Jolyon Palmer’s Analysis: Why Kvyat was hard done by and Vettel lucky in China
F1’s 1000th race wasn’t a lights to flag thriller – but there were still several major moments of intrigue. In his latest analysis piece, former Renault F1 driver Jolyon Palmer casts his eye over two of the key battles in Shanghai, highlighting why in his view one driver was lucky - and another very unlucky…
Kvyat vs the McLarens
The incident at Turn 6 between the McLarens and Daniil Kvyat was a classic first lap incident in my opinion. They were all very close coming into the corner. Norris tried to brake late and go around the outside of Raikkonen ahead. It didn’t work and he ended up slightly wide on the exit on the astroturf and lost drive on the exit of the corner.
At the same time Sainz and Kvyat were side by side at the apex, with Kvyat hugging the apex, completely on the inside of the corner. On the exit Kvyat had a small moment of wheelspin as he was desperate to get on the throttle as soon as possible. This meant his Toro Rosso car moved half a car to the left of the track and squeezed Sainz, who was now stuck between Kvyat and Norris.

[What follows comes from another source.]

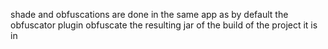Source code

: shade and obfuscations are done in the same app as by default the obfuscator plugin obfuscate the resulting jar of the build of the project it is in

With Kvyat’s natural momentum taking him left, even though he was steering hard right to avoid contact, and Norris moving right to rejoin the track and find some grip, Sainz was simply pincered in the middle.
He saw the contact coming, hit the brakes and locked his right front in a desperate bid to back out of his perilous position. Unfortunately for all of them it didn’t work. Sainz and Kvyat touched which launched Kvyat into Norris and Norris into the air and back down with a heavily damaged McLaren.
The stewards deemed Kvyat at fault for the incident and gave him a drive-through penalty. A ridiculously harsh penalty for what I believe to be a racing incident. I think the penalty came as a result of Kvyat’s reputation as ‘torpedo’. Whenever there’s an incident it’s easy to blame the driver with the worse reputation for crashes.
Secondly the consequences made the penalty worse. Two McLarens effectively out of the race at the start and the fact that Norris was launched up onto two wheels made the crash look worse than it was.
In reality nobody is blameless in the incident. Norris, probably the least culpable, was returning from off the circuit. Sainz was putting his McLaren into a risky position - a gap that was always likely to close, in between his two rivals. And Kvyat had his moment of wheelspin which forced him wider than he wanted to be and into Sainz.
Kvyat can’t really be massively blamed for the wheelspin though. Tyre temperatures were cold at the start of the race - we saw that with even Verstappen and Kubica spinning on the warm up lap. For me it was just one of those incidents.
Penalising Kvyat was extremely harsh, but the severity of the penalty was, in my opinion, a bit of a joke in comparison to other incidents. Stroll into Grosjean in Bahrain (no penalty), Vettel taking Bottas out in France last year (five-ssecond time penalty) and Raikkonen taking Hamilton out at Silverstone, also in 2018 (10-second time penalty).
A drive-through is fairly unprecedented for such an accident and it effectively ended Kvyat’s race, adding 20 seconds so early on.
Vettel vs Verstappen
The fight between Vettel and Verstappen decided the final place on the podium. Whilst Ferrari had more pace than Red Bull, Verstappen undercut Leclerc in the pitstops and had one shot to try and pass Vettel as well on track, as Vettel emerged from the pits.
Coming from so far back Verstappen dived down the inside decisively, with just a small lock up as he approached the apex. Vettel saw it coming though and left the door open for Verstappen to go down the inside. It’s worth noting that Verstappen came from several car lengths back and was absolutely on the limit of braking.
Vettel, meanwhile, stayed wide, braked much earlier and prepared his exit. He managed to turn his car significantly earlier than Verstappen, and therefore he could get on the power sooner.
On the exit he squeezed Verstappen onto the grass, which was a questionable move. He was right to the limit of the rules. Vettel was looking in his mirrors and appeared to know what he was doing. Ultimately I don’t think it made a difference to the outcome, and fair play to Verstappen for just getting on with it and not whinging on the radio, as we so often see.
This move echoed the battle the same drivers had into the same corner last year. On that occasion they made contact because Verstappen tried to get the move done off the brakes, into the corner. This year he was fully committed and didn’t give Vettel a choice into the corner. Ironically being more committed is actually, in my opinion, one of the reasons Verstappen is having less incidents than a year ago.